*** Opening of Excerpted text ***

Credits: Bo Nguyen
During the first lockdown, it seemed like everyone, young and old, was flocking to the kitchen. Even some of my friends who barely knew how to make sunny side up eggs were making all kinds of breads and other quarantine-friendly dishes. But for some reason I found myself cooking significantly less. I associated cooking with happy feelings and circumstances, so this surely was not the right time. Lacking energy and motivation, I was mainly trying to survive emotionally and not paying attention to my body. I began sustaining myself from ready-made meals, instant ramen and occasional leftovers from my sister’s restaurant. The food I ate never took me longer than 5 minutes to make, it’s saltiness was dopamine-inducing - just what I thought I needed. I was sad and I did not want to have yet another thing to worry about.

*** Close of Excerpted text ***
*** Opening of Information ***

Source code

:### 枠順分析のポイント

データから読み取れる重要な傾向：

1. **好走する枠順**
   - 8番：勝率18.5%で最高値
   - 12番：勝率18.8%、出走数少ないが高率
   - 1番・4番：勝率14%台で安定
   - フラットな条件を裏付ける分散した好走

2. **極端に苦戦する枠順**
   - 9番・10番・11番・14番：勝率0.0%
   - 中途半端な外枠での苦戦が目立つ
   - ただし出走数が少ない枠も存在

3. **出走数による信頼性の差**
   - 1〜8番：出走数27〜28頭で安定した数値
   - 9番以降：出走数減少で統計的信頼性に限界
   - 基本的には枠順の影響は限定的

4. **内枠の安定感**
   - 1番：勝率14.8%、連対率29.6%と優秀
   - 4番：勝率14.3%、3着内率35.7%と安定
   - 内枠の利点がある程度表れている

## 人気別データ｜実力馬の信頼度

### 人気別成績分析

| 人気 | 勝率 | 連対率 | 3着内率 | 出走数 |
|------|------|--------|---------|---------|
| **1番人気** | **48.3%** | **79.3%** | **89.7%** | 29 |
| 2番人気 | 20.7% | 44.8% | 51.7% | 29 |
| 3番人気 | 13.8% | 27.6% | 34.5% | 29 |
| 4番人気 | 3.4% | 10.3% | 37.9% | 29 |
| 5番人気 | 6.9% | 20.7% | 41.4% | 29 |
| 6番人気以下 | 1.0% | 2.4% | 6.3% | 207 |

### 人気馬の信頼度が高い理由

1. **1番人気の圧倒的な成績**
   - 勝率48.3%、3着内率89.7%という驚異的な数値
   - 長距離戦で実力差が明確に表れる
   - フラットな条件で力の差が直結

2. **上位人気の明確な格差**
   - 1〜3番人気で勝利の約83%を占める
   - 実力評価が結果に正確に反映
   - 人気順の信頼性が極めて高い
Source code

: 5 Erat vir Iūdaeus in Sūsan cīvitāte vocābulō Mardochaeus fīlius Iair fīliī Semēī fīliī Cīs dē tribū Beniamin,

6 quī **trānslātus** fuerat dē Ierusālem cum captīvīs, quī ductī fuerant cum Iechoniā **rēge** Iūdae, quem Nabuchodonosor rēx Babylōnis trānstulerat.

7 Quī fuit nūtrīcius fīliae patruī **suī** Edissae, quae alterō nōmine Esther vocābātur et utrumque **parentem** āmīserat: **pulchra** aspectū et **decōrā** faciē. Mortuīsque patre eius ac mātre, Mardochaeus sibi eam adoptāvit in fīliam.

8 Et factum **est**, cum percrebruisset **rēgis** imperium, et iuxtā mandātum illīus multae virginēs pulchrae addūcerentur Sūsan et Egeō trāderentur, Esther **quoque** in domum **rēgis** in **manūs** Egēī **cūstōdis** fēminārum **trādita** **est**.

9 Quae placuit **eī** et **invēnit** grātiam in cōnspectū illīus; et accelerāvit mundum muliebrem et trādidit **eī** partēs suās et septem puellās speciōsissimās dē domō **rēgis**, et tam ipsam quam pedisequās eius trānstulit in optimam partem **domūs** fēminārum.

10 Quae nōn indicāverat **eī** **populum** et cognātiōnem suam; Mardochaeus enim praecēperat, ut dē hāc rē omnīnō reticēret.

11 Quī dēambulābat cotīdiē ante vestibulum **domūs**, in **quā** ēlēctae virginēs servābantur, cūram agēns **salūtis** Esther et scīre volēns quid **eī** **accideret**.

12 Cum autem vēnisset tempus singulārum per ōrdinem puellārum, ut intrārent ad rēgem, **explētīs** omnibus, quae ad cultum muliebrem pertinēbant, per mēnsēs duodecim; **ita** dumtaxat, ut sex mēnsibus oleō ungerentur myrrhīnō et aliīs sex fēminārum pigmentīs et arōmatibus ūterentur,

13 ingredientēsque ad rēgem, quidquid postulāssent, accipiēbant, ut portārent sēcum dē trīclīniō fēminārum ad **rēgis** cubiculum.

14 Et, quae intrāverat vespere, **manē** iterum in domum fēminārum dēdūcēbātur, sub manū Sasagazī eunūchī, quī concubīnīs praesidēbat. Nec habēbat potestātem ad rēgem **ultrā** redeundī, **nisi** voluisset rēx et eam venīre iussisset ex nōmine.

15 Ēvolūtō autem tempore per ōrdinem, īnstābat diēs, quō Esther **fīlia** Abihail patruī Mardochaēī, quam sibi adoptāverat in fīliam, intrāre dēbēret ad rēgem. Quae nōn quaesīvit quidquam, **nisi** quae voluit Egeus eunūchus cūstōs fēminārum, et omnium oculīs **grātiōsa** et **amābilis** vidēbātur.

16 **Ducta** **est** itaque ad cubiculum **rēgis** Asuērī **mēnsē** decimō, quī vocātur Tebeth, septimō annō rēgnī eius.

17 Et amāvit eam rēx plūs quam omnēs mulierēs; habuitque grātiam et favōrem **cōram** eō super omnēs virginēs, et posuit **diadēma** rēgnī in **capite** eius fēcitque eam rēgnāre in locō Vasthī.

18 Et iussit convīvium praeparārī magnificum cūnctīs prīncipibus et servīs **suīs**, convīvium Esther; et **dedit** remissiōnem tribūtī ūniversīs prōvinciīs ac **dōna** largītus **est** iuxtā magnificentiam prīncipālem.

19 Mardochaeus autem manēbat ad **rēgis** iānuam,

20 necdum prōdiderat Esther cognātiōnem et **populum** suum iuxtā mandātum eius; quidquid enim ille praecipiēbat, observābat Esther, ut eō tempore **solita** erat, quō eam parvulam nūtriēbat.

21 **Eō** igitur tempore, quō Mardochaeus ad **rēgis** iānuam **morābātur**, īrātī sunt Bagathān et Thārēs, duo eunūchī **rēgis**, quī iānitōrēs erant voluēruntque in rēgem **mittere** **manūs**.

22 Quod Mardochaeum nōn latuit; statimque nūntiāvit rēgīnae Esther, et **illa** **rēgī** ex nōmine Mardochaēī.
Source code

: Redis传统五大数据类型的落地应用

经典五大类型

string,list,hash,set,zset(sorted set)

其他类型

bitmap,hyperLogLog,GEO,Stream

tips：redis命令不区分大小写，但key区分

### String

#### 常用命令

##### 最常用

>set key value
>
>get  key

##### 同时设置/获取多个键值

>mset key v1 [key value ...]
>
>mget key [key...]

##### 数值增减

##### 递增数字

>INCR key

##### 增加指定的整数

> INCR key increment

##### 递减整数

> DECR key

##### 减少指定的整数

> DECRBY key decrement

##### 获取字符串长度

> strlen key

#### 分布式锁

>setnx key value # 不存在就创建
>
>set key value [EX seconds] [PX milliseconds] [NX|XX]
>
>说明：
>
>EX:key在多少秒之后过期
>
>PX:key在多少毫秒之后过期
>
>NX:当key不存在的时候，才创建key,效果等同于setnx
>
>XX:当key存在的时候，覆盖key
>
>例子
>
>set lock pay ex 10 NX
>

*** Close of Information ***

## Your assignment:
From the lockdown cooking passage, please list each kind of food the writer says they sustained themselves on.

## Solution for this exercise:
- Ready-made meals
- Instant ramen
- Occasional leftovers from the writer's sister's restaurant